Students aren’t getting enough instruction in school on how to use technology and the internet in a safe and responsible manner, a new poll suggests.
Released by the National Cyber Security Alliance (NCSA) and supported by Microsoft Corp., the survey found fewer than one-fourth of U.S. teachers have spent more than six hours on any kind of professional development related to cyber ethics, safety, or security within the last 12 months.
More than half of teachers reported their school districts do not require these subjects as part of the K-12 curriculum, and only 35 percent said they’ve taught proper online conduct to their students.
Despite the lack of training and consistent teaching of internet safety, the survey shows that America’s teachers, school administrators, and technology coordinators strongly agree that cyber ethics, safety, and security should be taught in schools.
The poll, conducted by Zogby International, surveyed more than 1,000 teachers, 400 school administrators, and 200 technology coordinators. Results were analyzed in conjunction with the Maryland-based research group Educational Technology Policy, Research, and Outreach (ETPRO).
Key findings of the survey include:
• More than 90 percent of technology coordinators, school administrators, and teachers support teaching cyber ethics, safety, and security in schools. Yet, only 35 percent of teachers and just over half of school administrators report that their school districts require the teaching of these subjects in their curriculum.
• Lessons on these topics aren’t being integrated very often into everyday instructional activities. For example, only 27 percent of teachers have taught about the safe use of social networks in the past 12 months; only 18 percent have taught about online scams, fraud, and social engineering; and only 19 percent have taught about safe passwords. Overall, 32 percent of teachers said they have not taught cyber ethics, and 44 percent of teachers said they have not taught cyber safety or security.
• Teachers and administrators have different opinions as to who should be responsible for educating students about these topics.
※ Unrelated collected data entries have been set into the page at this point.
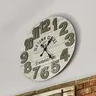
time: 1:24
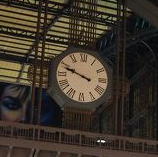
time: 9:48
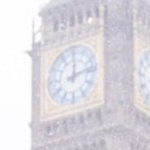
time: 12:12
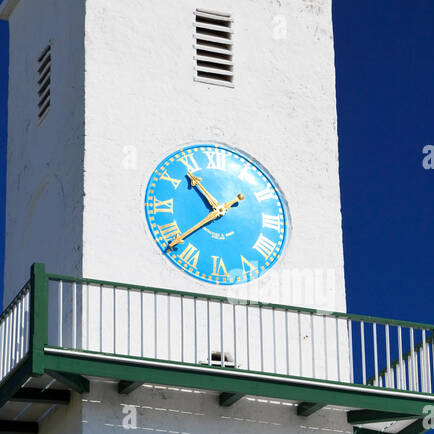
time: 10:38
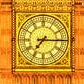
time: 7:15
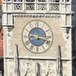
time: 9:17
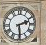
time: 2:29
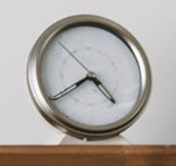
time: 4:39
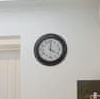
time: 4:00
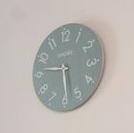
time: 5:46
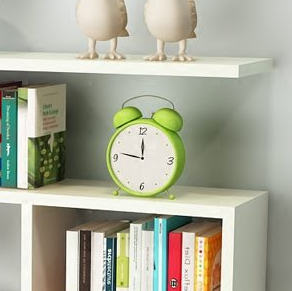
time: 11:46
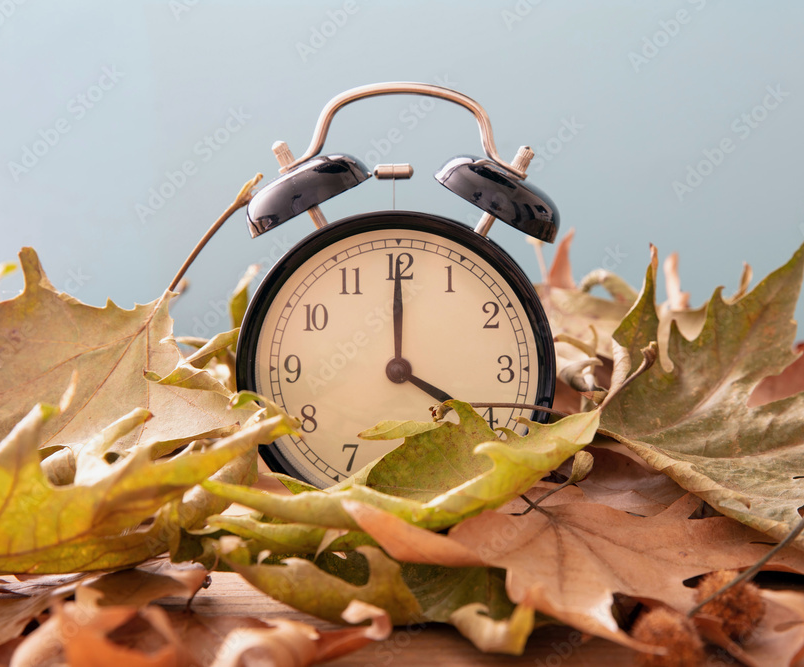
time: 4:00
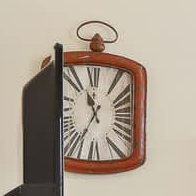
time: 10:34
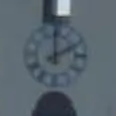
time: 1:59
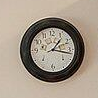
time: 1:16
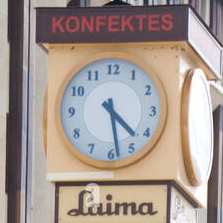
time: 4:28
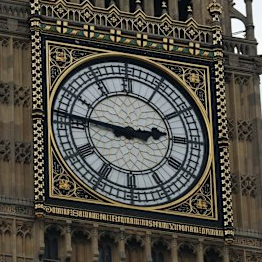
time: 2:46
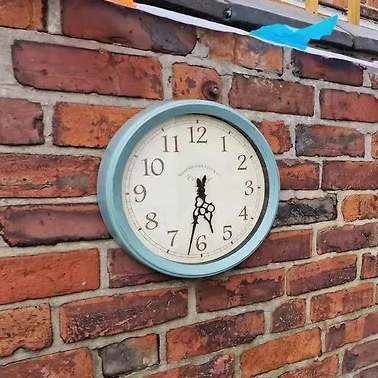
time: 5:31
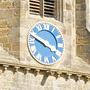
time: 3:48
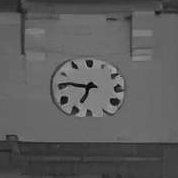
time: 6:46
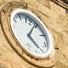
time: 4:04
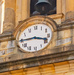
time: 3:44
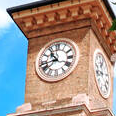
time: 10:42
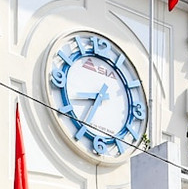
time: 8:35
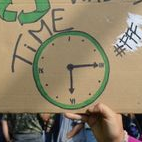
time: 6:15
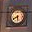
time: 5:40
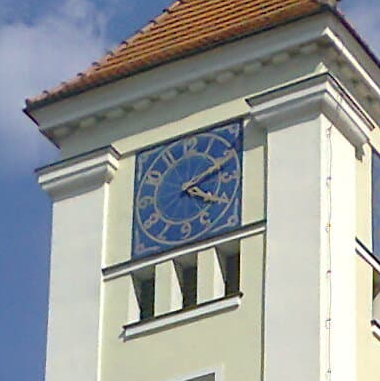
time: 4:10
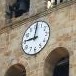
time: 9:01
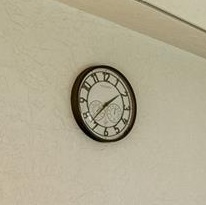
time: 1:36
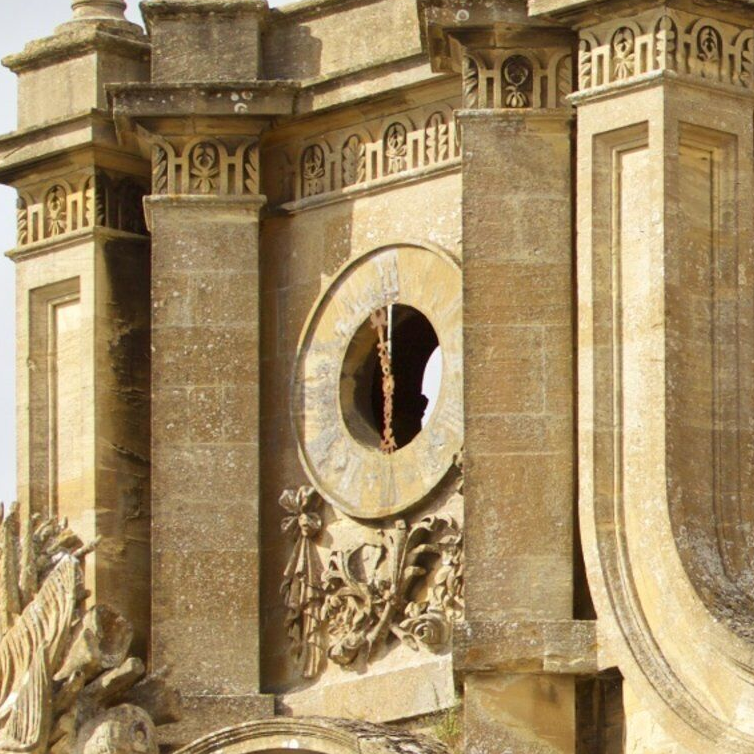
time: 5:59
While 72 percent of teachers said parents bear the primary responsibility for teaching these topics, 51 percent of school administrators said teachers are mostly responsible.
“The study illuminates that there is no cohesive effort to [give] young people the education they need to safely and securely navigate the digital age and prepare them as digital citizens and employees,” said Michael Kaiser, NCSA’s executive director. “Unfortunately, we are not meeting the needs of schools, teachers, or students.”
Kaiser added: “President Obama, in his Cyberspace Policy Review released last year, specifically called for a ‘K-12 cyber security education program for digital safety, ethics, and security.’ Now is the time for a national consensus to move forward to achieve that goal.”
The survey also found a high reliance on shielding students from potentially harmful material online instead of teaching behaviors for safe and secure internet use.
More than 90 percent of schools have built up digital defenses, such as filtering and blocking social-networking web sites, to protect children on school networks. While these defenses might help reduce the online risks that children face at school, they don’t prepare students to act more safely and responsibly when accessing the internet at home or via mobile devices, NCSA said.
“Education is at the heart of ensuring that students remain safe online and understand appropriate netiquette,” said Keith Krueger, CEO of the Consortium for School Networking (CoSN). “Quite simply, we need to make the child the filter, not rely solely on technological protection measures [such as] blocking and filtering. We know that students have always found ways around the best constructed fences created by adults.”
Krueger said CoSN strongly supports the Broadband Data Improvement Act, recently enacted federal legislation that requires all schools receiving e-Rate support to educate their students about appropriate online behavior. In November, the Federal Communications Commission proposed new rules that say e-Rate applicants would have to submit proof that they’ve implemented an internet safety education program in order to receive funding.
“We believe that these new e-Rate requirements will have a major effect on student safety once the FCC implements them, something that will happen in the next year. That said, we clearly have a long way to go [toward] educating our kids, as well as educators, around online safety and security,” Krueger said.
He added: “It is interesting to note the disconnect between teachers, who mostly believe it is parental responsibility to teach cyber ethics, and administrators, who mostly believe it is a school responsibility. Most likely, teachers feel unprepared to provide that education. That is something we need to correct.”
“While federal mandates tied to e-Rate funding, such as the Broadband Act—coupled with some state legislative efforts and inclusion of technology standards in many state curricula—have begun to create a framework for change on these issues, [the survey] results point to only small gains in the right direction,” said Davina Pruitt-Mentle, executive director of ETPRO.
Teaching cyber ethics, safety, and security is increasingly important, NCSA said. Students between the ages of 8 and 18 consume up to 7.5 hours of electronic content per day, according to a recent Kaiser Family Foundation study. The KFF study also found that children spend nearly two hours a day sending or receiving messages through electronic devices.
The NCSA poll was conducted between Dec. 29 and Jan. 11. It has a margin of error of plus or minus 3.2 percentage points.